The Malta Environment and Planning Authority board will tomorrow be deciding on whether to postpone any decision on the continued use of heavy fuel oil (HFO) at the Delimara power station up until March 2014.

The current Integrated Pollution Prevention and Control (IPPC) permit issued under the previous administration allowed Enemalta to continue using HFO up until 30 June 2013 in the interim.

The MEPA board must decide on whether to extend Enemalta's permission to use HFO.

An independent report on the concentration of pollution in the southern villages resulting from the burning of HFO has not yet been finalised. MEPA claims this is down to a delay in the commissioning of the engines for the Delimara phase two extension.

The BWSC-constructed power station can use both the cheap but polluting HFO, as well as the more expensive but cleaner gasoil diesel to operate.

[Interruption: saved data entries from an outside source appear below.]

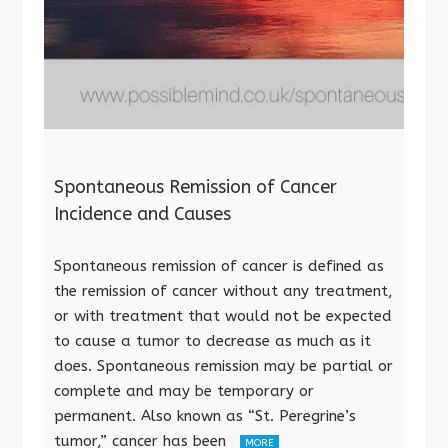
Spontaneous Remission of Cancer
Incidence and Causes
Spontaneous remission of cancer is defined as
the remission of cancer without any treatment,
or with treatment that would not be expected
to cause a tumor to decrease as much as it
does. Spontaneous remission may be partial or
complete and may be temporary or
permanent. Also known as “St. Peregrine’s
tumor,” cancer has been
MORE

The plant can also be converted to natural gas, but at a considerable expense.

Labour, elected on a platform to convert the power station to run on natural gas, back in 2011 stated that the Delimara extension should immediately shift to gasoil diesel before being converted to natural gas.

On that occasion Labour said it was "reiterating its electoral promise that a new Labour government would immediately commence the process to convert the Delimara plant firstly to use gasoil and subsequently gas."

But this commitment was not included in the party's general election manifesto, even though it described the Delimara plant as a "factory for cancer and asthma".

Immediately after being elected to power, the new Labour government announced that the use of HFO would continue up until the conversion to natural gas is completed, in the shortest time possible.

Last April, MaltaToday asked Energy Minister Konrad Mizzi whether the new government intended to convert the existing Delimara plant to diesel. A spokesperson replied simply: "The government's policy is to switch from heavy fuel oil to gas in the short term."

The current IPPC permit's conditions stipulate that Delimara's monitoring committee - a panel composed of Enemalta officials and local council representatives - analyse emissions data gathered over the first six months of the year, for a decision that was to be taken on 30 June 2013.

The committee is still awaiting an independent report by the Air Quality Management Resource Centre of the University of the West of England, Bristol.

But a preliminary baseline report prepared by the same company, based on monitoring results between 2009 and 2012, concluded that "no conclusive evidence" existed of emissions from the Delimara power station contributing to pollution concentrations in Marsaxlokk, Birzebbugia or neighbouring towns. Traffic, it found, was a more likely source of air pollution.

MEPA said its own recommendation to postpone the decision was reached in agreement with the monitoring committee.